IF a film-maker ever warranted the term auteur, meaning an artist of rare imagination who exercises complete control over their creative visions, it’s the mercurial Terrence Malick.
In a career spanning almost four decades, the Illinois-born film-maker has directed just five films, which have all been nominated for or won cinema’s glittering prizes including the Palme d’Or at Cannes and the Golden Bear from Berlin.
Unlike so many of his contemporaries, Malick doesn’t feel any pressure to court adulation.
He hasn’t given an official media interview since the release of his startling 1973 debut Badlands and with a 20-year hiatus between his second film Days Of Heaven and the 1998 wartime drama The Thin Red Line, nor does he allow film studios to bully him into action.
In a business that churns out mediocre fare to satisfy the demand of popcorn-munching, multiplex audiences, Malick is a delicious anomaly.

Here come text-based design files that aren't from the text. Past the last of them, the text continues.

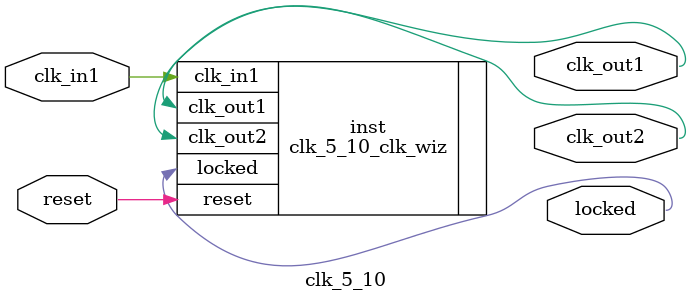
<source format=v>


`timescale 1ps/1ps

(* CORE_GENERATION_INFO = "clk_5_10,clk_wiz_v6_0_2_0_0,{component_name=clk_5_10,use_phase_alignment=true,use_min_o_jitter=false,use_max_i_jitter=false,use_dyn_phase_shift=false,use_inclk_switchover=false,use_dyn_reconfig=false,enable_axi=0,feedback_source=FDBK_AUTO,PRIMITIVE=MMCM,num_out_clk=2,clkin1_period=10.000,clkin2_period=10.000,use_power_down=false,use_reset=true,use_locked=true,use_inclk_stopped=false,feedback_type=SINGLE,CLOCK_MGR_TYPE=NA,manual_override=false}" *)

module clk_5_10 
 (
  // Clock out ports
  output        clk_out1,
  output        clk_out2,
  // Status and control signals
  input         reset,
  output        locked,
 // Clock in ports
  input         clk_in1
 );

  clk_5_10_clk_wiz inst
  (
  // Clock out ports  
  .clk_out1(clk_out1),
  .clk_out2(clk_out2),
  // Status and control signals               
  .reset(reset), 
  .locked(locked),
 // Clock in ports
  .clk_in1(clk_in1)
  );

endmodule

</source>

If his 2005 historical drama The New World starring Colin Farrell fell short of lofty expectations, his latest impressionistic ode to human experience is a visually and aurally arresting triumph.
Threaded with soothing and poetic sequences of the natural world, The Tree Of Life is a film of long, haunting silences and apparent inactivity that glimpses fragments of Earth’s turbulent history. A kaleidoscope of images explores the savagery and fragility of our world, from breathing footage of an erupting volcano to a dinosaur nervously walking around a forest.
For the first time, Malick employs digital effects to imagine the formation of the universe and the appearance of single-celled life forms in the Proterozoic period.
A meteor strike on Earth sends devastating ripples across the surface of the planet, segueing into a child escaping from a submerged room, a metaphor for the birth of baby Jack in the 1950s Midwest.
The camera stays close to young Jack (Hunter McCracken) and his brothers RL (Laramie Eppler) and Steve (Tye Sheridan) as they suffer at the hands of their authoritarian father, Mr O’Brien (Brad Pitt).
“Your mother’s naive. It takes fierce will to get ahead in this world,” the patriarch warns his boys, who naturally gravitate towards the compassionate and giving Mrs O’Brien (Jessica Chastain).
Meanwhile, in the present day, grown-up architect Jack (Sean Penn) feels disconnected from the jungle of cold, metallic skyscrapers that are now his home.
The Tree Of Life is unmistakably the work of Malick, eschewing a conventional narrative to conjure stunning images that linger in the memory.
Pitt chews on and spits out his traditional nice guy image to portray a disciplinarian who practices bitterly tough love, while McCracken, Eppler and Sheridan, newcomers from Texas with no previous acting experience, light up the screen.
The soundtrack booms and soars to elegant compositions by John Tavener, Mahler, Berlioz, Holst, and Mozart, reaching a crescendo with Brahms’s moving Symphony No 4.
“The only way to be happy is to love. Unless you love, your life will flash by,” whispers Mrs O’Brien in voiceover.
We’re very happy to fall in love with Malick’s opus.